PROBLEM> What you print should match the entries exactly, only without the pictures.

RECORD EXTRACTS>

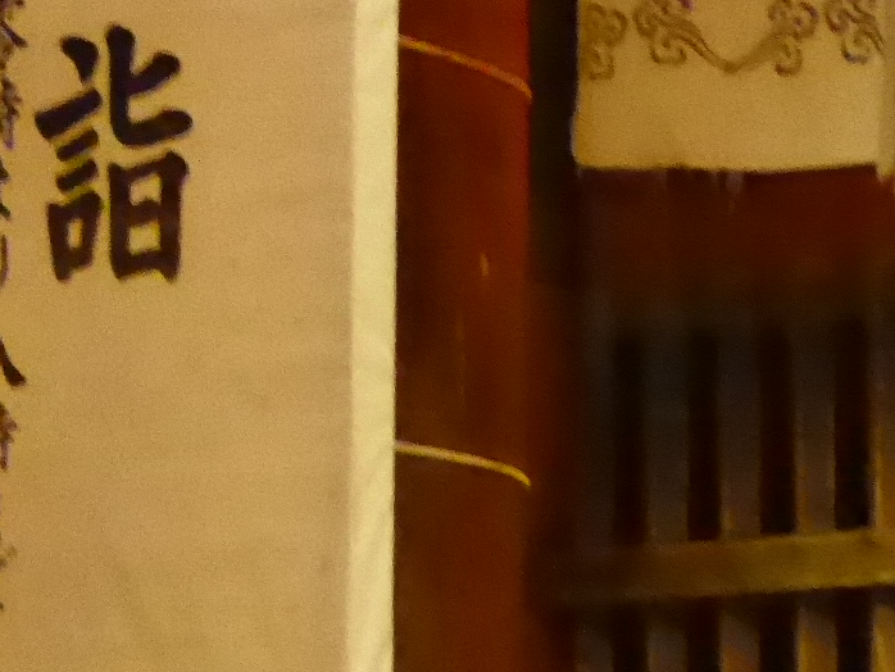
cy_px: -56
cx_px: -103
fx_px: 6544
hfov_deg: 7.8
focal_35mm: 253
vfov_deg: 5.9
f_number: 4.4
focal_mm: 11.7
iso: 2500
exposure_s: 1/4
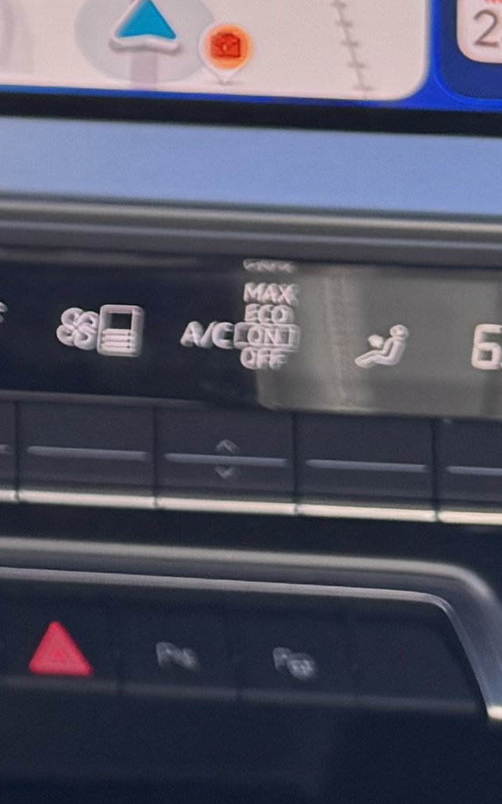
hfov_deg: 7.5
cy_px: -81
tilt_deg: -25.2
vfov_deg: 14.0
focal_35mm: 146
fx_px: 3195
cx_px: -1199
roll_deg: -2.2
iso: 64
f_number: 1.78
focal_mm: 6.76
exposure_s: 1/195
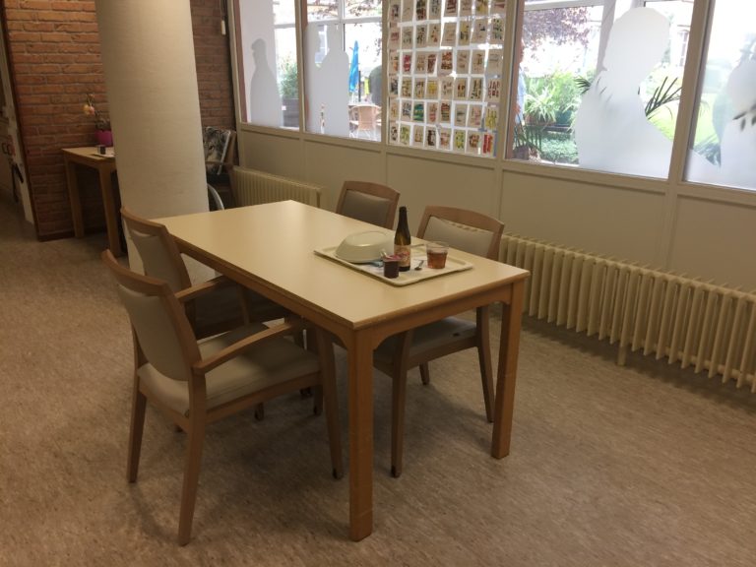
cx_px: 378
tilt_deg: -17.6
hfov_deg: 61.7
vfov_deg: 48.2
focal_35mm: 29
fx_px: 633
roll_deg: +0.3
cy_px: 284
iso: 40
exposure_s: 1/33
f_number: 2.2
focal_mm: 4.15
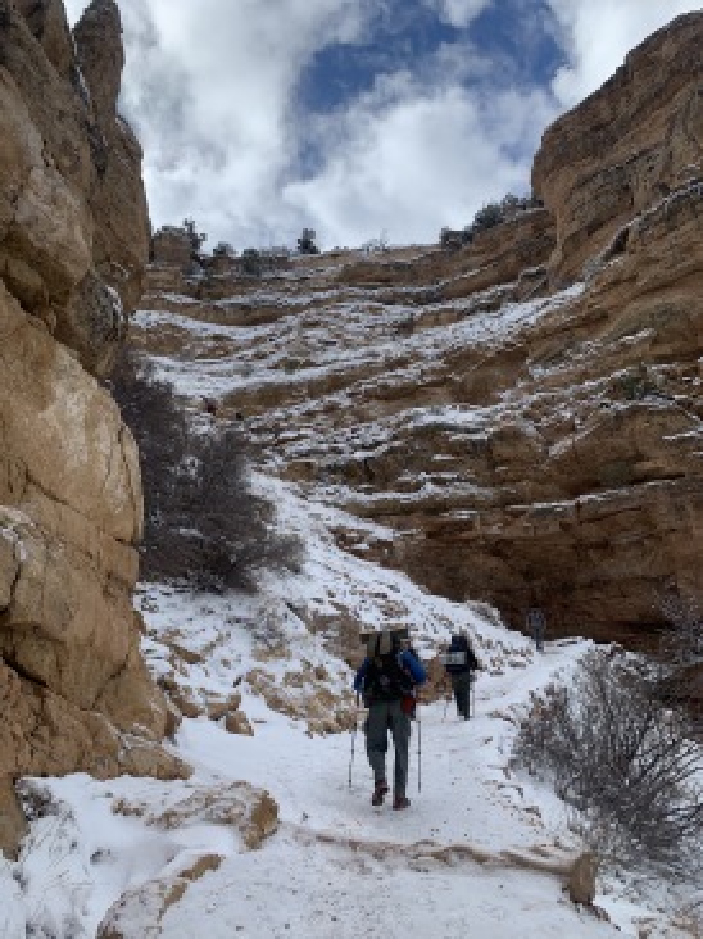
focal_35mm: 26
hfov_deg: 53.0
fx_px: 705
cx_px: 352
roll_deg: +3.6
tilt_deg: +24.5
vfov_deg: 67.3
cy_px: 470
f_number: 1.8
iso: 25
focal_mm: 4.25
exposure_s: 1/2833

FINISHED EXERCISE>
cy_px: -56
cx_px: -103
fx_px: 6544
hfov_deg: 7.8
focal_35mm: 253
vfov_deg: 5.9
f_number: 4.4
focal_mm: 11.7
iso: 2500
exposure_s: 1/4
hfov_deg: 7.5
cy_px: -81
tilt_deg: -25.2
vfov_deg: 14.0
focal_35mm: 146
fx_px: 3195
cx_px: -1199
roll_deg: -2.2
iso: 64
f_number: 1.78
focal_mm: 6.76
exposure_s: 1/195
cx_px: 378
tilt_deg: -17.6
hfov_deg: 61.7
vfov_deg: 48.2
focal_35mm: 29
fx_px: 633
roll_deg: +0.3
cy_px: 284
iso: 40
exposure_s: 1/33
f_number: 2.2
focal_mm: 4.15
focal_35mm: 26
hfov_deg: 53.0
fx_px: 705
cx_px: 352
roll_deg: +3.6
tilt_deg: +24.5
vfov_deg: 67.3
cy_px: 470
f_number: 1.8
iso: 25
focal_mm: 4.25
exposure_s: 1/2833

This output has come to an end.